[Stored data entries]
+ + + +

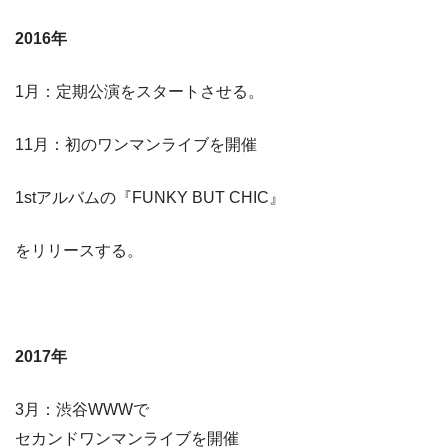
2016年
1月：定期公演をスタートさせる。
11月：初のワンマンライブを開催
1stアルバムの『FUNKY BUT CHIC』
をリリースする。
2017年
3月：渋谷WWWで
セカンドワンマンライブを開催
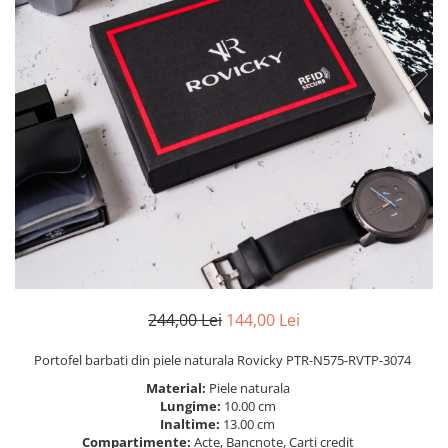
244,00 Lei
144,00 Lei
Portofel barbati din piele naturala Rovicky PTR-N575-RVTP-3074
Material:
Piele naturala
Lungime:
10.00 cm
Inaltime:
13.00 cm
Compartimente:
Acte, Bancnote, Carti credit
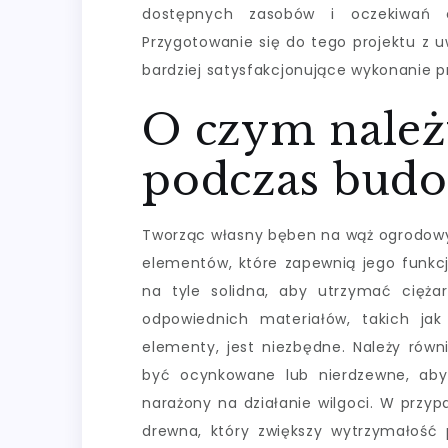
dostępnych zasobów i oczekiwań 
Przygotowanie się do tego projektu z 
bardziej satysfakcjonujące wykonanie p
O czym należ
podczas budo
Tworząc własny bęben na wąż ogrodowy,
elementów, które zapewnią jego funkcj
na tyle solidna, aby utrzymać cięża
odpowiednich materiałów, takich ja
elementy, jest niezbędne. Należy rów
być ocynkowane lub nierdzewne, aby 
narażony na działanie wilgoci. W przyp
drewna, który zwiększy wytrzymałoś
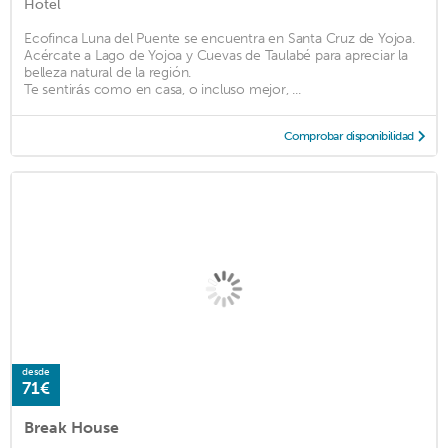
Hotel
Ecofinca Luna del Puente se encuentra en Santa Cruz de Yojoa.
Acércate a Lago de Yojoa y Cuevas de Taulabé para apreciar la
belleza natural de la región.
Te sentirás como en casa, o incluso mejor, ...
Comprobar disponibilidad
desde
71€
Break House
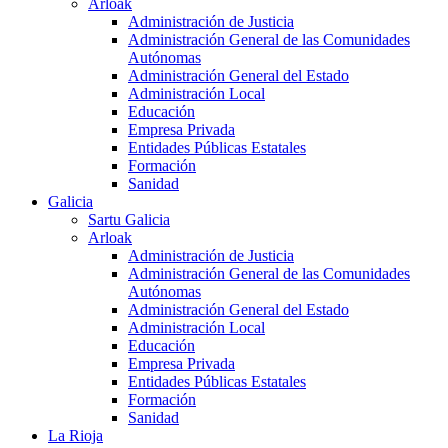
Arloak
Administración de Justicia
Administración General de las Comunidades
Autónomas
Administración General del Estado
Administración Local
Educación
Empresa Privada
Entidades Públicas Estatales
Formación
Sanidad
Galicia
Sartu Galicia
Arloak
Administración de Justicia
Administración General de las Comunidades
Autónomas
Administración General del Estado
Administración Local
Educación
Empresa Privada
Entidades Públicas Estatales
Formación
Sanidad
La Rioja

+ + + +

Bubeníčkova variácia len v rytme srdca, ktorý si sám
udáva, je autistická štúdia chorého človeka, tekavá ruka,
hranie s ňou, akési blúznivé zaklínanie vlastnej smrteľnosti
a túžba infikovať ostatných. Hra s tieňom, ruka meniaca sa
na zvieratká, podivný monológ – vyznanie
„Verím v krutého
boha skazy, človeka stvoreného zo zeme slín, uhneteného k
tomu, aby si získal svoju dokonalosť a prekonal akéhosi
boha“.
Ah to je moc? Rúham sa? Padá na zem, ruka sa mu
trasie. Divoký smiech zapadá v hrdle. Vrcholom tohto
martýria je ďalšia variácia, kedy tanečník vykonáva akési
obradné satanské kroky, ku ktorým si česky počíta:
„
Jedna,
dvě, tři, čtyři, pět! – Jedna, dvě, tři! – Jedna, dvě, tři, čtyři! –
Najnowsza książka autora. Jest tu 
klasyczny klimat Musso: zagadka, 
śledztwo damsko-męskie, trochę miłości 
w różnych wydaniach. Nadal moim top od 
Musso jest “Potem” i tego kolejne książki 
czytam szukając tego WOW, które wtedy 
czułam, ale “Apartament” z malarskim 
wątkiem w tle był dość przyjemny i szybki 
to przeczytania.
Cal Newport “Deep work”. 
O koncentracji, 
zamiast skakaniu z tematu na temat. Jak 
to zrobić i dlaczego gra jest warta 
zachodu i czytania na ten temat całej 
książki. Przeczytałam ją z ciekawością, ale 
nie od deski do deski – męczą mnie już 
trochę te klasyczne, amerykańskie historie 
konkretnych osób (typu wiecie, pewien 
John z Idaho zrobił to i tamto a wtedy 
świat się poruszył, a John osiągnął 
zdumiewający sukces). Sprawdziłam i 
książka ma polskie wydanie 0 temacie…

+ + + +

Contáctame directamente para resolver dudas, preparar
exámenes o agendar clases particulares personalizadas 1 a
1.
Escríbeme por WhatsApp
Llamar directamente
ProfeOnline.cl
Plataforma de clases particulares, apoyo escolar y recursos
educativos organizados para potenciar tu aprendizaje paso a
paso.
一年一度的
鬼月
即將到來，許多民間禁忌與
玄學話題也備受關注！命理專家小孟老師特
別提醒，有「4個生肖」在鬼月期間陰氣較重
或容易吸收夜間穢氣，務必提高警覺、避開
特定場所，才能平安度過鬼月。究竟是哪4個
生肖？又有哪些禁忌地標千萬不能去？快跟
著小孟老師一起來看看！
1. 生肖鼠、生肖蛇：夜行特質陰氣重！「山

+ + + +

**What you should do:**
Copy out the lines above that hold the string "książka".

**Expected answer:**
Najnowsza książka autora. Jest tu 
książka ma polskie wydanie 0 temacie…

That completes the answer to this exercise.